An auditor has many responsibilities towards the true and fair view of financial statements. With other responsibilities, the auditor will carry out an audit on company dividends matters. The auditor normally carries out the following procedures in respect of dividends.
1. Verify that the dividends paid by the company are within the overall limits prescribed by law. The factors taken into account in this regard-are the provisions of the Companies Act, 1956 (more particularly, section 205), relevant rules framed by the central government [viz., Companies (Transfer of Profits to Reserves) Rules, 1975, and Companies (Declaration of Dividend Out of Reserves) Rules, 1975], and the provisions of the articles of association of the company.
2. Verify that the dividends are in accordance with the provisions of any contracts entered into by the company which have a bearing upon the availability of profits for distribution as dividend.
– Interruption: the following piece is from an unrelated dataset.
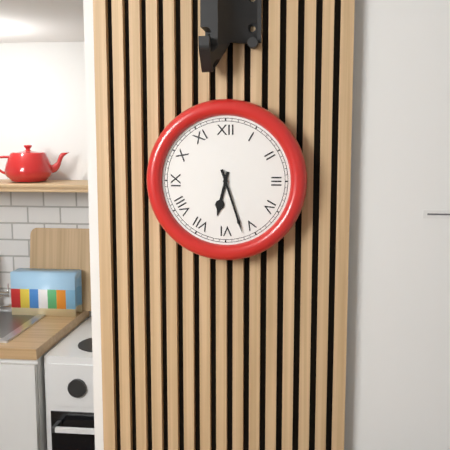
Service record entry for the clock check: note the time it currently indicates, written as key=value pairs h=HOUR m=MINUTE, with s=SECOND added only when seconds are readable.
h=6 m=27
For example, while giving term loans, financial institutions often stipulate that dividends cannot exceed a certain rate unless the company satisfies the specified conditions.
3. Examine whether the procedural requirements relating to declaration of dividends have been complied with. The auditor examines the minutes of the board meeting at which the resolution recommending the declaration of dividends has been passed. He also examines the minutes of the general meeting at which the dividends have been declared.
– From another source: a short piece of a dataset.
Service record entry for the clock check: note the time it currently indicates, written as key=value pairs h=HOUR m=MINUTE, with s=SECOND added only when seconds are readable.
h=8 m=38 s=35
4. Examine whether the dividends declared by the company have been paid within the prescribed time limit. For this purpose, the auditor examines the dividend registers showing the date(s) of dispatch of cheques or dividend warrants.
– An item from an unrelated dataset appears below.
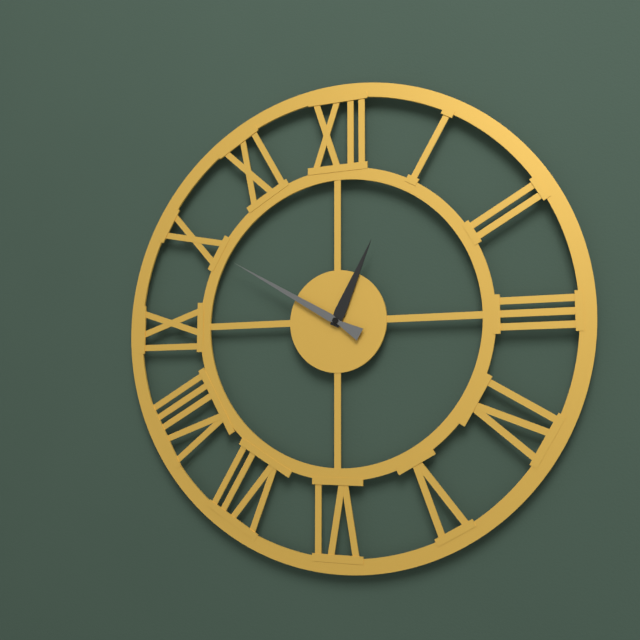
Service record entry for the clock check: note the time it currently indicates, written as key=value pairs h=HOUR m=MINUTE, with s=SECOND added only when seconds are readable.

5. Examine a sample of entries in the dividend list with reference to the register of members.
6. Check the amount of gross dividends payable with reference to the paid-up share capital. Reconcile the net dividends payable with the gross dividends payable and the income-tax deducted at source. Check the gross and net dividends payable to individual members on a sampling basis.
7. Examine a sample of entries in the dividend list with reference to the bank statement.
8. Examine statement of unclaimed dividends with reference to the bank statement. Verify whether the company has complied with the requirements of the Act in this regard.